Mehrmals schlugen die Täter im Norderstedter Hof zu

Mehrmals schlugen die Täter im Norderstedter Hof zu

Foto: Wolfgang Klietz

Die Jugend-Schöffenkammer Norderstedt hat den Prozess um die Überfälle auf Hotels in der Region ans Landgericht Kiel verwiesen.

Norderstedt/Kiel.  Das Jugend-Schöffengericht Norderstedt hat den Prozess gegen die angeklagten Hotelräuber an das Landgericht Kiel verwiesen. Dort droht den beiden strafrechtlich als Heranwachsende geltenden Angeklagten nach dem Erwachsenenstrafrecht ein deutlich höheres Urteil. Für besonders schweren Raub sieht der Gesetzgeber eine Haftstrafe von mindestens fünf Jahren vor. Eine Behandlung nach dem Jugendstrafrecht, wo der Erziehungsgedanke im Vordergrund steht und eine mildere Strafe die Regel ist, setzt voraus, dass die begangene Straftat als „jugendtypische Verfehlung“ anzusehen ist und aufgrund von Reifeverzögerungen erfolgte. Diese Handicaps hatten das Jugendamt und die Jugendgerichtshilfe in ihren Bewertungen nicht gesehen.
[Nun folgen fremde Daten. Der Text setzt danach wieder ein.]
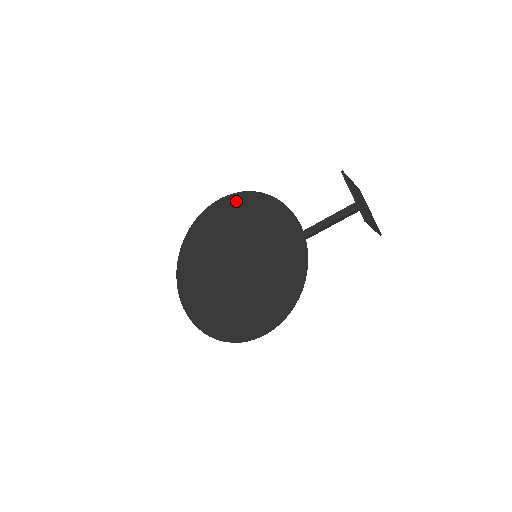
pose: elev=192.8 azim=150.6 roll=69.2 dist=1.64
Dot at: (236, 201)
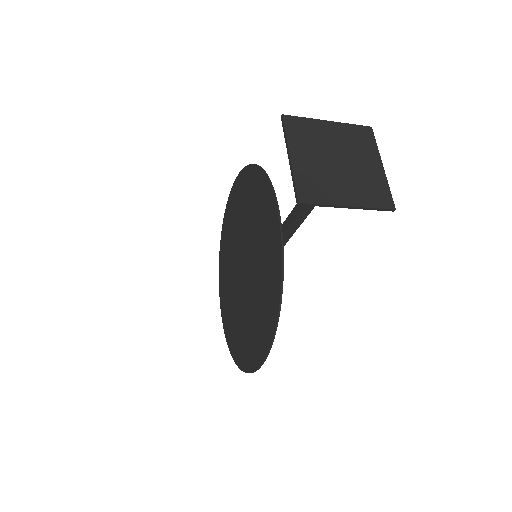
Dot at: (242, 180)
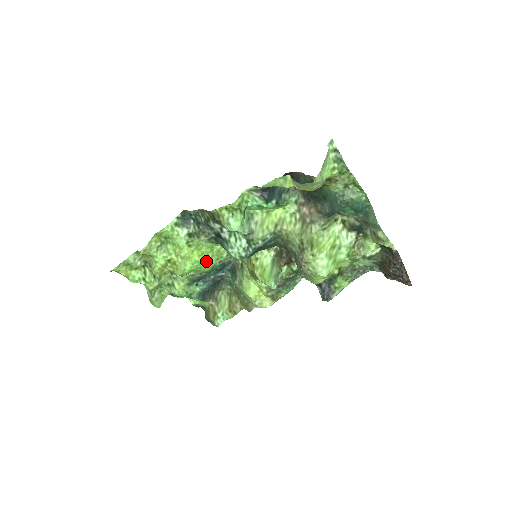
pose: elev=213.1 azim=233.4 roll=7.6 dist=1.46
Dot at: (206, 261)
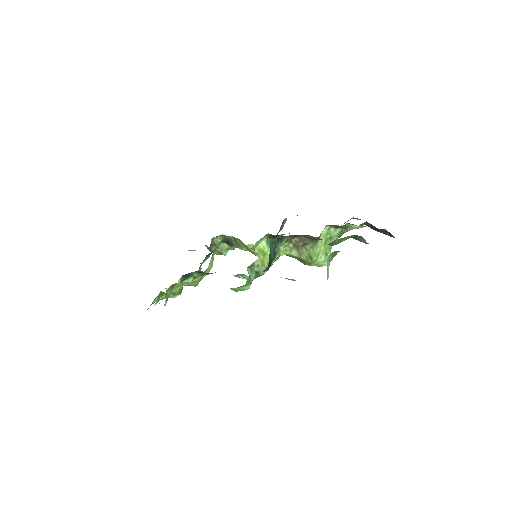
Dot at: (211, 266)
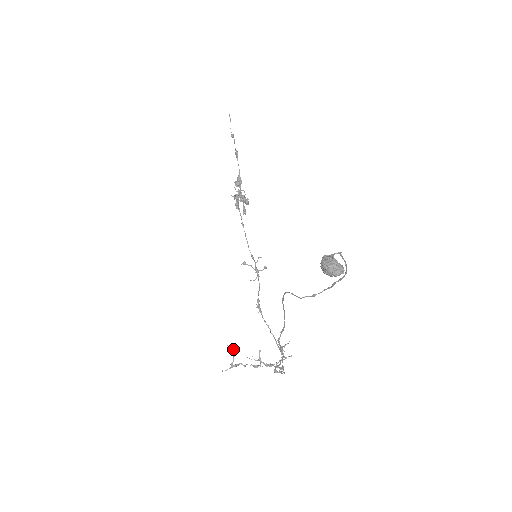
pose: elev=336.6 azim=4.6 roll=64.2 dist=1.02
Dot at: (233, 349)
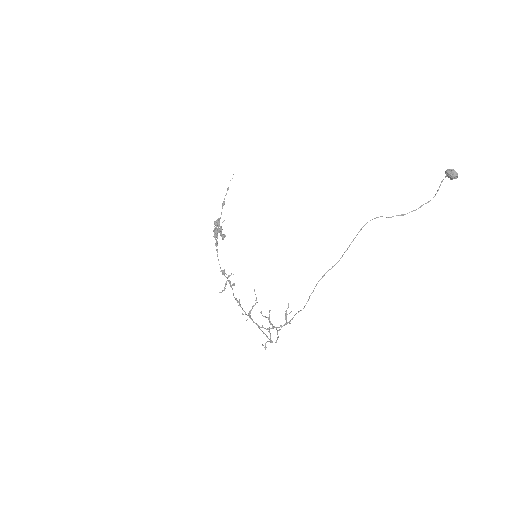
Dot at: (256, 297)
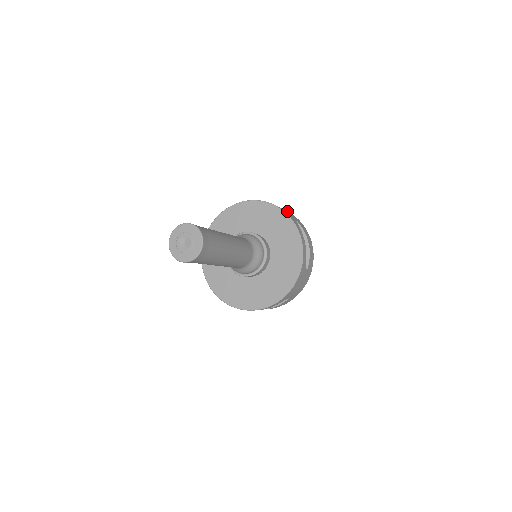
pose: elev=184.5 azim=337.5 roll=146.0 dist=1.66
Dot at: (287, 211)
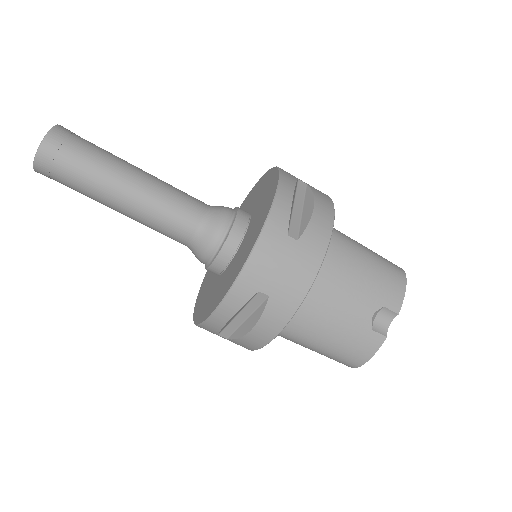
Dot at: occluded
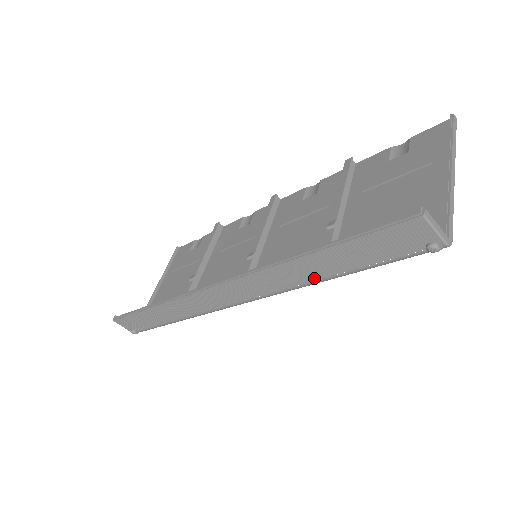
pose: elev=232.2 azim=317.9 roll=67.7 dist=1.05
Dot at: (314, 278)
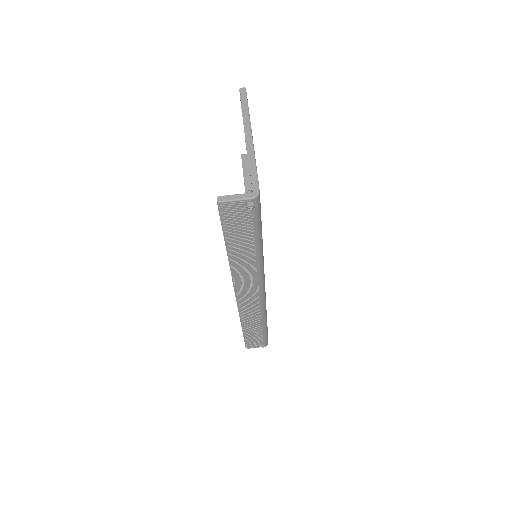
Dot at: (253, 259)
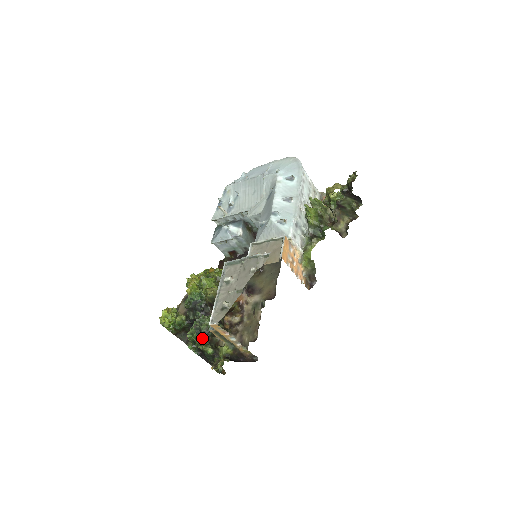
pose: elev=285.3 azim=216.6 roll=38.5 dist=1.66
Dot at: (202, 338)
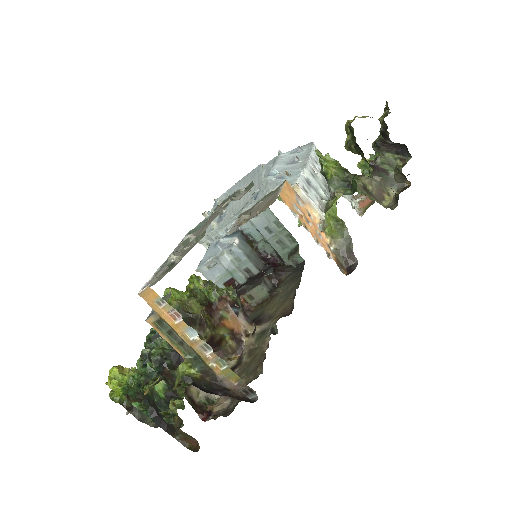
Dot at: (151, 371)
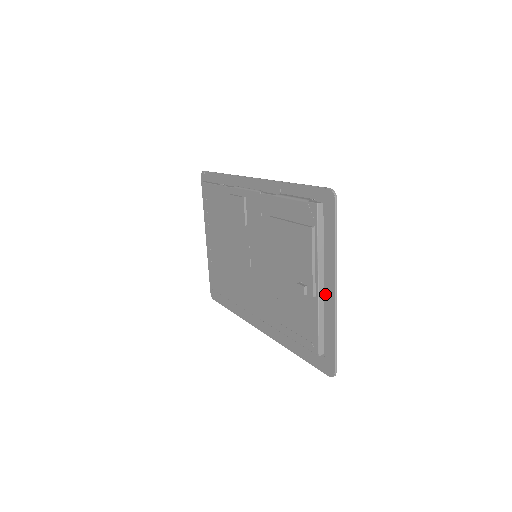
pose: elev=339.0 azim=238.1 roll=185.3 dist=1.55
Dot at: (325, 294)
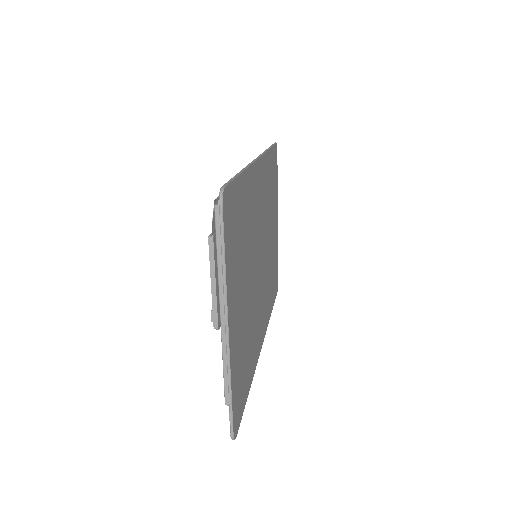
Dot at: occluded
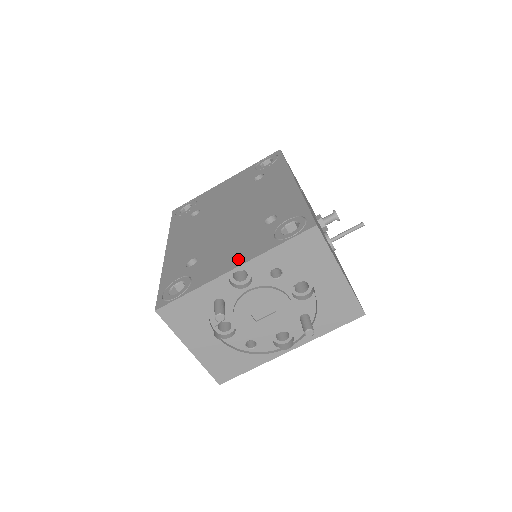
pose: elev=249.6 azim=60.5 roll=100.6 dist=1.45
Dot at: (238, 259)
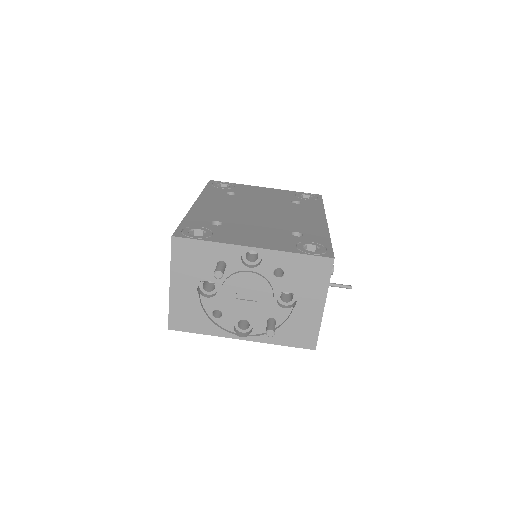
Dot at: (260, 243)
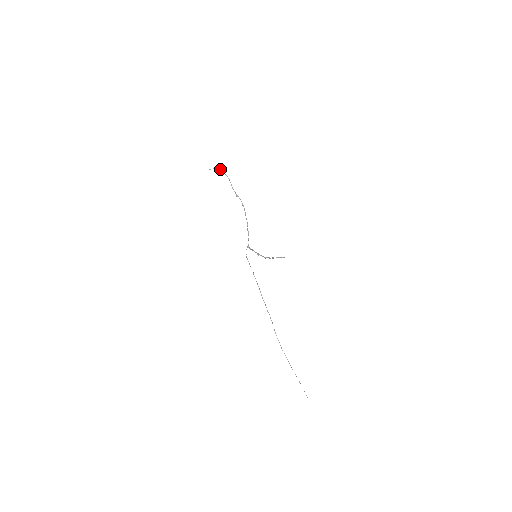
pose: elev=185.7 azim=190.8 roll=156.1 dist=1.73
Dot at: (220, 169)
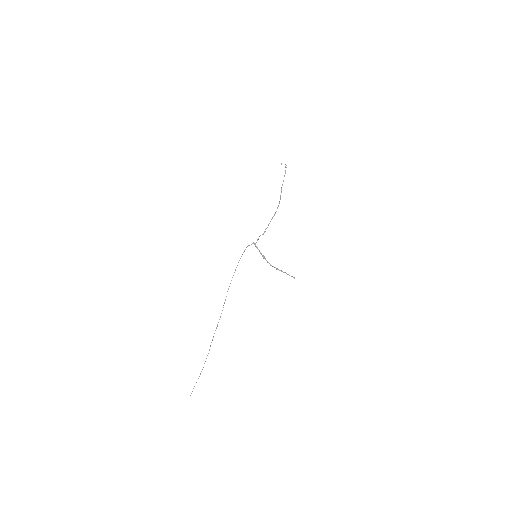
Dot at: (286, 167)
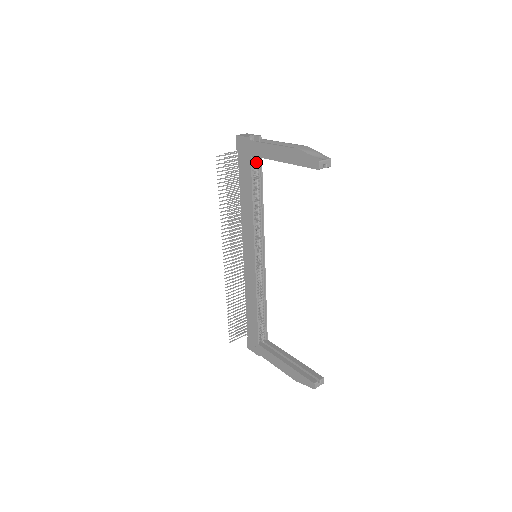
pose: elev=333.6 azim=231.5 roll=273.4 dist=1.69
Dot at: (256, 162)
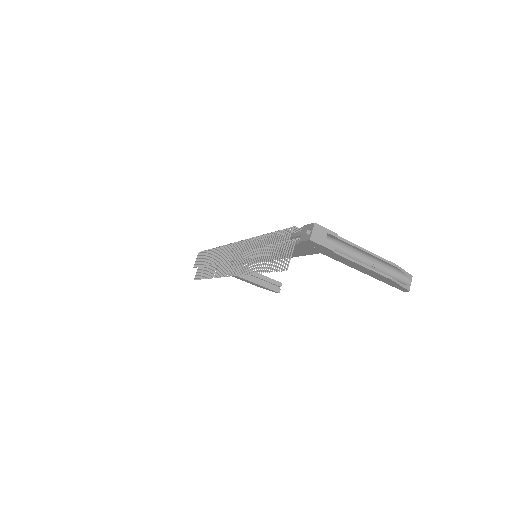
Dot at: occluded
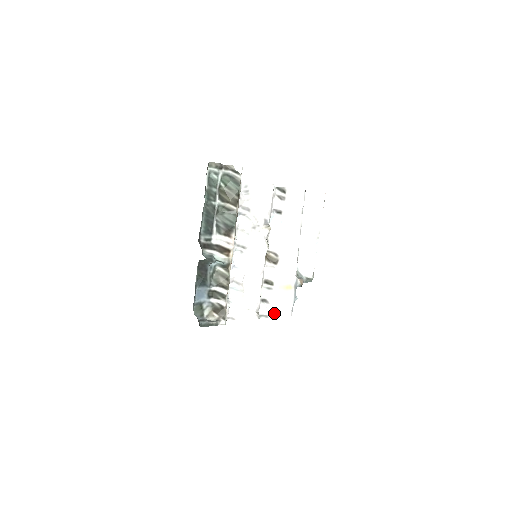
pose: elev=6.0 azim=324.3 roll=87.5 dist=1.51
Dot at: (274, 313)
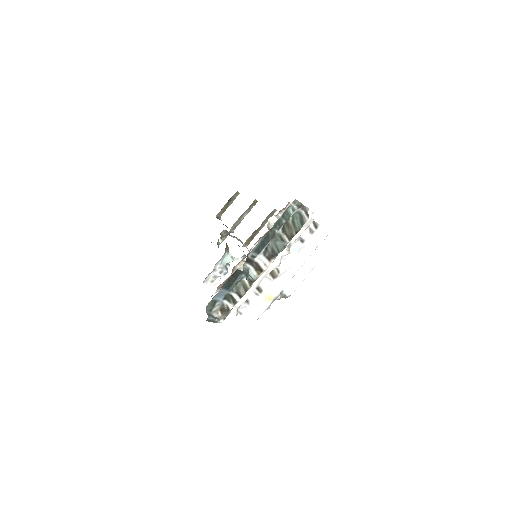
Dot at: (247, 313)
Die Brutalität der Taten und die mangelnde Reue führten das Gericht zur Erkenntnis, dass eine Verurteilung nach Erwachsenenstrafrecht erfolgen müsse. Beide Angeklagten hatten in den drei Verhandlungstagen eisern geschwiegen. Einer von ihnen war vor diesem Prozess wegen dreier Überfälle auf Spielhallen zu einer zweijährigen Haftstrafe verurteilt worden. Alle amtlichen Auflagen und Pflichttermine hatte er hinterher ignoriert. Deshalb musste er sogar zweimal in Beugehaft.

Den jungen Männern werden sechs Raubüberfälle im Januar und Februar zur Last gelegt. Fünfmal spähten sie Hotels als Tatort aus, davon viermal in Norderstedt. Gleich dreimal war das Hotel Norderstedter Hof an der Mittelstraße das Ziel. Auch einen Überfall auf das Hotel Heuberg an der Niendorfer Straße ordnete die Staatsanwaltschaft beiden zu. Zudem sollen sie ein Hotel im Hamburger Stadtteil Langenhorn überfallen haben. Dazu kommt ein Überfall auf eine Spielhalle in Hamburg.

Nach Aussage einer Gerichtssprecherin werde der Prozess vor dem Landgericht Kiel „zeitnah“ aufgerollt. Unklar ist, wie es mit einem Angeklagten weitergeht, der seit April in einer Jugendanstalt auf die Hauptverhandlung wartet. Für ihn wird ein Haftprüfungstermin beim Oberlandesgericht Kiel angeordnet, teilte die Gerichtssprecherin auf Anfrage mit.